Day 20 SOLSC: Vacuum Cleaner
My Two Writing Teachers colleagues and I are hosting the 16th Annual March Slice of Life Story Challenge, in which teachers from around the world participate by posting a story per day.
This year, the SOLSC gives me a chance to record memories of our little dog, Indie, who died in January. I want to write these down while they are still fresh, so that my family and I can read them later and remember not only Indie, but little slices of life across the years.
Like lots of dogs, Indie was always right underfoot when we were in the kitchen. He was stepped on so many times that it’s unbelievable he never was seriously hurt.
Come to think of it, at some point he developed a crook in his tail (which we called his sausage tail because it was a funny fat pointy shape). We’ll never know if it was because he got stepped on. I suspect our kitchen sliding door had something to do with it. In any case, like all his injuries, it never seemed to bother him.
When the kids were little, food fell constantly from their seats, from their hands, mouths, clothing. Indie was right there to vacuum it up. He never missed a crumb. Even in the end, not a crumb was missed. My husband and I knew how lucky we were. Sometimes we‘d visit friends who didn’t have a dog. When their kids dropped food on the floor my first thought was how much work it must be to have kids but no dog.

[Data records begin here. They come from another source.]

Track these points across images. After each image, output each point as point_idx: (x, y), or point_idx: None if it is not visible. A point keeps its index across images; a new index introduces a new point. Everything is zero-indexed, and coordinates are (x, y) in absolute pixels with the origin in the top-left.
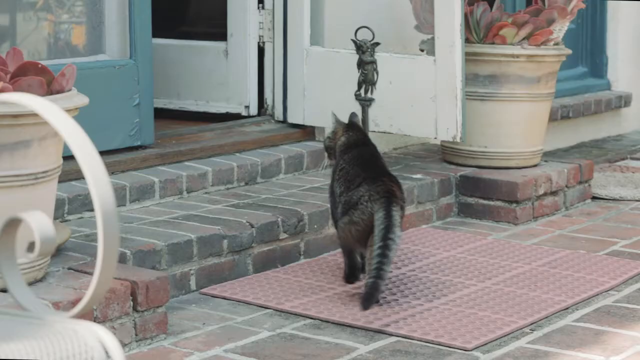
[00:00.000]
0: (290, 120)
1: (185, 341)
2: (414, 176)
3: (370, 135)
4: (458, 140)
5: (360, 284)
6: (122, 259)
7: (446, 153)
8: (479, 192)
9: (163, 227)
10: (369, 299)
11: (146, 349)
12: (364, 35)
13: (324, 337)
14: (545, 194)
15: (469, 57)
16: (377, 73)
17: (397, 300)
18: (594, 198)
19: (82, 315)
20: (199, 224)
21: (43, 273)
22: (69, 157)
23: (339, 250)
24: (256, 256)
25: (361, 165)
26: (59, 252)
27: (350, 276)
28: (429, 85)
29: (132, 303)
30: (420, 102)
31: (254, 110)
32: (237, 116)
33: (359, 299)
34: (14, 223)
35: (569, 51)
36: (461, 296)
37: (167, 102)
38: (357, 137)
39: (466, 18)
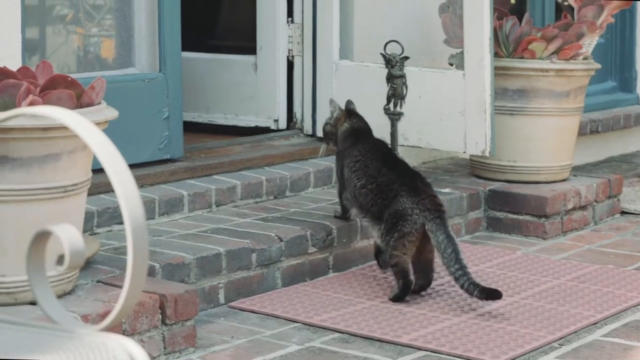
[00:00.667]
0: (319, 134)
1: (214, 355)
2: (443, 190)
3: (399, 150)
4: (487, 154)
5: (384, 297)
6: (151, 272)
7: (475, 167)
8: (508, 206)
9: (192, 241)
10: (494, 291)
11: None
12: (393, 49)
13: (352, 351)
14: (574, 209)
15: (498, 72)
16: (406, 87)
17: (425, 314)
18: (623, 213)
19: (111, 328)
20: (228, 238)
21: (72, 286)
22: (98, 170)
23: (368, 264)
24: (285, 270)
25: (383, 161)
26: (88, 264)
27: (402, 297)
28: (458, 99)
29: (160, 316)
30: (449, 116)
31: (283, 124)
32: (266, 130)
33: (489, 299)
34: (43, 236)
35: (598, 66)
36: (490, 310)
37: (196, 115)
38: (360, 125)
39: (495, 32)
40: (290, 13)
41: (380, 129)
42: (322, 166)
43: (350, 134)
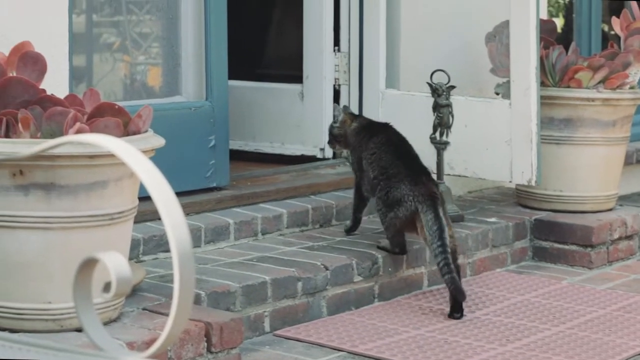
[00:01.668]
0: None
1: None
2: (489, 220)
3: (446, 179)
4: (533, 183)
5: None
6: (197, 300)
7: (521, 197)
8: (554, 236)
9: (238, 269)
10: (461, 291)
11: None
12: (439, 78)
13: None
14: (620, 238)
15: (545, 101)
16: (452, 116)
17: (471, 344)
18: None
19: (157, 356)
20: (274, 266)
21: (118, 313)
22: (144, 198)
23: (414, 293)
24: (330, 298)
25: (394, 153)
26: (133, 292)
27: (390, 252)
28: (504, 128)
29: (206, 344)
30: (495, 146)
31: (329, 152)
32: (312, 158)
33: (453, 292)
34: (90, 263)
35: None
36: (535, 340)
37: (242, 144)
38: (369, 121)
39: (542, 61)
40: (337, 42)
41: (426, 157)
42: None
43: (361, 129)
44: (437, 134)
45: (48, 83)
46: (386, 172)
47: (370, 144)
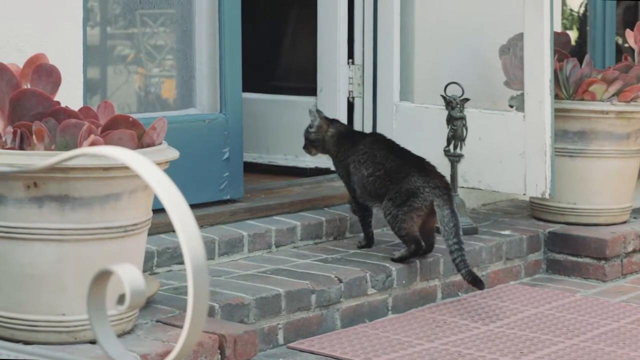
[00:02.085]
0: None
1: None
2: (503, 232)
3: (459, 191)
4: (547, 196)
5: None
6: (211, 312)
7: (535, 209)
8: (568, 248)
9: (251, 281)
10: (479, 281)
11: None
12: (453, 91)
13: None
14: (634, 251)
15: (558, 113)
16: (466, 129)
17: (484, 356)
18: None
19: None
20: (288, 279)
21: (131, 325)
22: (158, 210)
23: (427, 306)
24: (344, 311)
25: (387, 149)
26: (147, 304)
27: (408, 258)
28: (518, 141)
29: (219, 356)
30: (509, 158)
31: None
32: (326, 171)
33: (472, 284)
34: (104, 275)
35: None
36: (549, 353)
37: (256, 156)
38: (347, 127)
39: (555, 74)
40: (350, 54)
41: (440, 170)
42: None
43: (342, 138)
44: (451, 147)
45: (62, 95)
46: (383, 167)
47: (358, 147)
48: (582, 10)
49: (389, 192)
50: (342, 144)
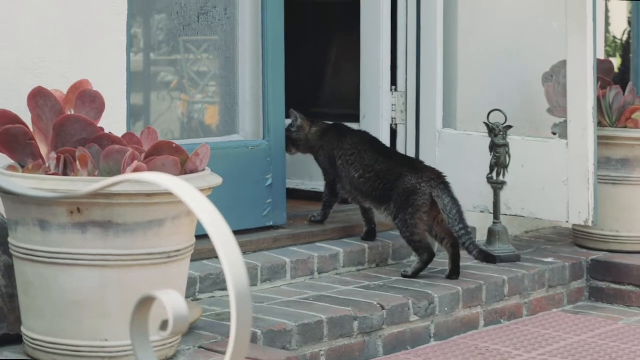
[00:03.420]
0: None
1: None
2: (546, 260)
3: (502, 219)
4: (590, 224)
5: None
6: (253, 338)
7: (577, 237)
8: (611, 276)
9: (294, 308)
10: (492, 256)
11: None
12: (496, 118)
13: None
14: None
15: (601, 141)
16: (509, 156)
17: None
18: None
19: None
20: (330, 305)
21: (174, 351)
22: (200, 236)
23: (470, 333)
24: (386, 338)
25: (374, 150)
26: (190, 330)
27: (422, 270)
28: (561, 168)
29: None
30: (552, 186)
31: None
32: None
33: (485, 261)
34: (147, 301)
35: None
36: None
37: (299, 182)
38: (330, 124)
39: (599, 101)
40: (394, 81)
41: (482, 197)
42: None
43: (325, 131)
44: (494, 174)
45: (106, 121)
46: (373, 169)
47: (345, 145)
48: (625, 37)
49: (388, 196)
50: (327, 135)
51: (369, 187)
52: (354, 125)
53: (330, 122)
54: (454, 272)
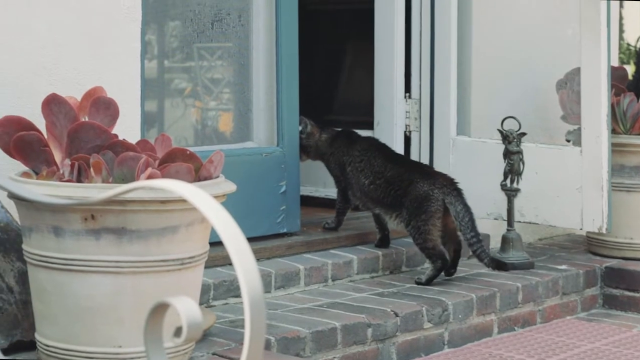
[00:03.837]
0: None
1: None
2: (559, 267)
3: (516, 226)
4: (604, 231)
5: None
6: (267, 345)
7: (591, 244)
8: (625, 283)
9: (308, 315)
10: (504, 264)
11: None
12: (510, 125)
13: None
14: None
15: (615, 148)
16: (523, 163)
17: None
18: None
19: None
20: (344, 312)
21: (188, 358)
22: (214, 243)
23: (484, 340)
24: (400, 345)
25: (383, 157)
26: (203, 337)
27: (436, 277)
28: (575, 176)
29: None
30: (565, 193)
31: None
32: None
33: (497, 269)
34: (161, 308)
35: None
36: None
37: (313, 190)
38: (339, 131)
39: (613, 109)
40: (407, 88)
41: (496, 204)
42: None
43: (335, 138)
44: (508, 181)
45: (120, 128)
46: (383, 176)
47: (354, 151)
48: (639, 44)
49: (400, 203)
50: (337, 142)
51: (380, 193)
52: (367, 133)
53: (340, 129)
54: (451, 267)
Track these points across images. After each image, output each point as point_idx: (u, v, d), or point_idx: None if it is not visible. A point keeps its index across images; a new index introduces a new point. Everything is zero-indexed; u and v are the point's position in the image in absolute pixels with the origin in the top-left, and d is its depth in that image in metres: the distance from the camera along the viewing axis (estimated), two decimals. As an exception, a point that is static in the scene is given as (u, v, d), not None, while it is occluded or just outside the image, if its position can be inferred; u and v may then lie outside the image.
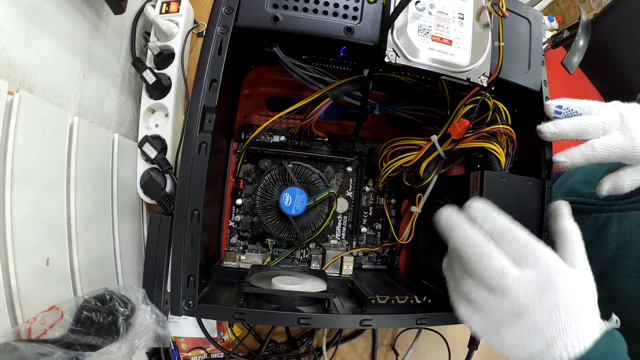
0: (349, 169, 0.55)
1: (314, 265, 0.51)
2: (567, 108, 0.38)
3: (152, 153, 0.52)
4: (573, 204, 0.46)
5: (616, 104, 0.38)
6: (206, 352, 0.58)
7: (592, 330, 0.27)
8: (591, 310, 0.29)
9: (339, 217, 0.55)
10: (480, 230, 0.31)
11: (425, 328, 0.59)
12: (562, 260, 0.30)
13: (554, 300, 0.27)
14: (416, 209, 0.50)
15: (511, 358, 0.30)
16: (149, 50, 0.56)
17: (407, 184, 0.50)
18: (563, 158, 0.38)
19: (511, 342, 0.29)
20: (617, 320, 0.29)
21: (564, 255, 0.31)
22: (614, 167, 0.39)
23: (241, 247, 0.53)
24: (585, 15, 0.52)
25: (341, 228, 0.56)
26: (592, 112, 0.38)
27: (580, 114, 0.38)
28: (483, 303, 0.30)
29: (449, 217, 0.33)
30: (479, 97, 0.40)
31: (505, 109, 0.43)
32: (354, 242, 0.56)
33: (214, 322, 0.58)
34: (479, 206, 0.32)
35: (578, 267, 0.30)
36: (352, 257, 0.50)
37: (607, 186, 0.39)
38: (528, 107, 0.44)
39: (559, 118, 0.38)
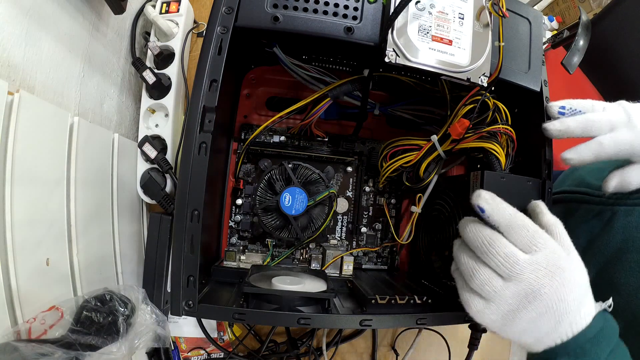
0: (349, 169, 0.55)
1: (314, 265, 0.51)
2: (571, 108, 0.38)
3: (152, 153, 0.52)
4: (581, 194, 0.45)
5: (621, 103, 0.38)
6: (206, 352, 0.58)
7: (590, 309, 0.30)
8: (588, 291, 0.31)
9: (339, 217, 0.55)
10: (487, 224, 0.33)
11: (425, 328, 0.59)
12: None
13: (561, 281, 0.29)
14: (416, 209, 0.50)
15: (520, 343, 0.32)
16: (149, 50, 0.56)
17: (407, 184, 0.50)
18: (571, 155, 0.38)
19: (523, 328, 0.31)
20: (610, 305, 0.32)
21: None
22: (622, 162, 0.39)
23: (241, 247, 0.53)
24: (585, 15, 0.52)
25: (341, 228, 0.56)
26: (596, 110, 0.38)
27: (585, 113, 0.38)
28: (497, 293, 0.31)
29: (465, 220, 0.35)
30: (479, 97, 0.40)
31: (506, 109, 0.43)
32: (354, 242, 0.56)
33: (213, 322, 0.58)
34: (486, 197, 0.33)
35: (571, 253, 0.32)
36: (352, 257, 0.50)
37: (614, 183, 0.39)
38: (528, 107, 0.44)
39: None
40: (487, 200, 0.33)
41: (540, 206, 0.35)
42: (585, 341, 0.29)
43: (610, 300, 0.32)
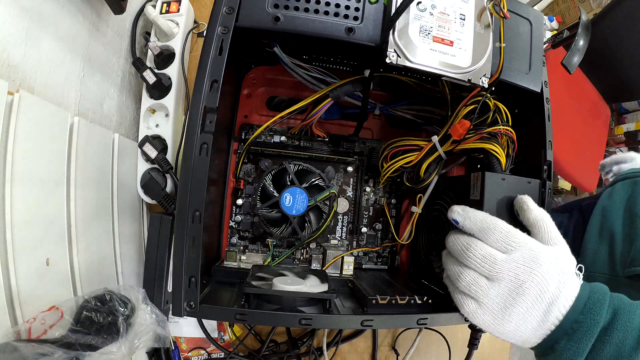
0: (350, 169, 0.55)
1: (315, 265, 0.51)
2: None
3: (153, 153, 0.52)
4: None
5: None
6: (207, 352, 0.58)
7: (574, 288, 0.32)
8: (572, 276, 0.33)
9: (340, 217, 0.55)
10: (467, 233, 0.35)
11: (425, 328, 0.59)
12: (542, 243, 0.34)
13: (541, 275, 0.31)
14: (417, 210, 0.50)
15: (519, 342, 0.33)
16: (149, 50, 0.56)
17: (407, 184, 0.50)
18: None
19: (516, 325, 0.32)
20: (580, 267, 0.34)
21: (543, 239, 0.34)
22: None
23: (242, 247, 0.53)
24: (585, 15, 0.52)
25: (341, 228, 0.56)
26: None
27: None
28: (484, 293, 0.33)
29: (449, 233, 0.37)
30: (480, 98, 0.40)
31: (506, 110, 0.43)
32: (355, 242, 0.56)
33: (214, 322, 0.58)
34: (458, 209, 0.36)
35: (556, 244, 0.34)
36: (353, 257, 0.50)
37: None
38: (529, 107, 0.45)
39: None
40: (458, 212, 0.36)
41: (527, 202, 0.36)
42: (578, 314, 0.30)
43: (578, 265, 0.34)
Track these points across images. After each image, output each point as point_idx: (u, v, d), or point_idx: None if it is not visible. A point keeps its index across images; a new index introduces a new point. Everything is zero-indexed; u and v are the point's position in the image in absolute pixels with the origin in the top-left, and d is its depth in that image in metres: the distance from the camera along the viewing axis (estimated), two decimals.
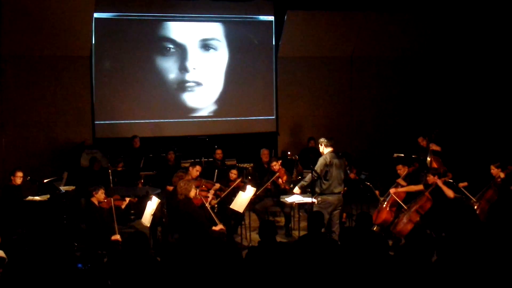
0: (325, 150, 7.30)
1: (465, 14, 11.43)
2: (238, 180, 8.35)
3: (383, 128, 12.58)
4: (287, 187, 8.43)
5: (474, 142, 11.11)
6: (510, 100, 11.05)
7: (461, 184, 7.79)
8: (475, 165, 9.01)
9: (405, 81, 12.68)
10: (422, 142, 9.48)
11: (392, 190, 7.79)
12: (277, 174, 8.49)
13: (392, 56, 12.56)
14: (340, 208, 7.42)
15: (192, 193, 7.03)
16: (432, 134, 9.35)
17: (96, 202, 7.02)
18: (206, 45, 11.68)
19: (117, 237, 6.75)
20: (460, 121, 11.87)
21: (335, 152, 7.31)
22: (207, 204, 7.35)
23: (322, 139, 7.37)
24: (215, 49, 11.75)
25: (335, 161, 7.20)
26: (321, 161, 7.20)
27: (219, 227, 7.02)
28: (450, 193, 7.33)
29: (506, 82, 11.11)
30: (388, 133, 12.42)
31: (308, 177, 7.29)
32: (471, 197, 7.60)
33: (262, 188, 8.36)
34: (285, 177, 8.53)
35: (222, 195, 8.11)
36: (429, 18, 11.92)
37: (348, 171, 8.73)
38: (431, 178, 7.48)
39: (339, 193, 7.30)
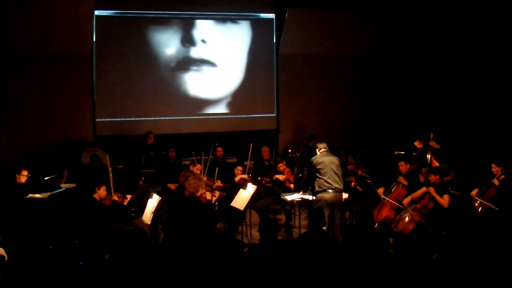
0: (318, 152, 7.61)
1: (466, 12, 11.41)
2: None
3: (383, 126, 12.57)
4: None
5: (475, 140, 11.08)
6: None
7: (473, 193, 7.55)
8: (476, 163, 8.98)
9: (406, 78, 12.66)
10: (419, 145, 9.34)
11: (405, 200, 7.67)
12: (285, 176, 8.71)
13: (392, 54, 12.54)
14: (341, 208, 7.46)
15: (199, 192, 7.09)
16: (430, 134, 9.24)
17: (98, 199, 7.05)
18: (207, 44, 11.66)
19: (114, 197, 7.17)
20: (462, 118, 11.84)
21: (327, 151, 7.57)
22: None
23: (317, 144, 7.76)
24: (216, 47, 11.71)
25: (325, 158, 7.39)
26: (310, 162, 7.54)
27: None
28: (444, 202, 7.08)
29: (508, 80, 11.08)
30: (388, 130, 12.41)
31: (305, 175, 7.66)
32: (487, 203, 7.31)
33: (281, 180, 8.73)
34: (292, 178, 8.77)
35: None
36: (430, 16, 11.89)
37: (356, 168, 8.83)
38: (433, 178, 7.39)
39: (335, 189, 7.28)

Early on Indie developed this weird habit of licking the carpet. The first time was when he was just a puppy, and we still lived in our apartment in Brooklyn. He never really chewed (except one time with a Birkenstock, and the corners of a few books that I didn’t even notice until he was much older). But he licked and nibbled a bare spot into one of the rugs. We used bitter apple spray and that seemed to keep him from doing it again — for a while.
When we moved into our house that we live in now he started doing it again. Only this time there was wall-wall carpeting in the upstairs. We could hear him from another room - slurp slurp. But then when we tried to catch him in the act - nothing.
Eventually he chose a favorite spot on the stairs landing, where he would sit and sunbathe everyday. From there he could see and hear almost the whole house. He could see out the windows he was too small for, without the height of the stairs landing. He licked the heck out of that square of carpet.
When Indie died, everywhere I looked everything reminded me of him and I couldn’t believe how hard it was—still is. This silly little dog. And I still can’t do anything in a day without thinking about where he would have been be sitting or sunbathing or licking up crumbs.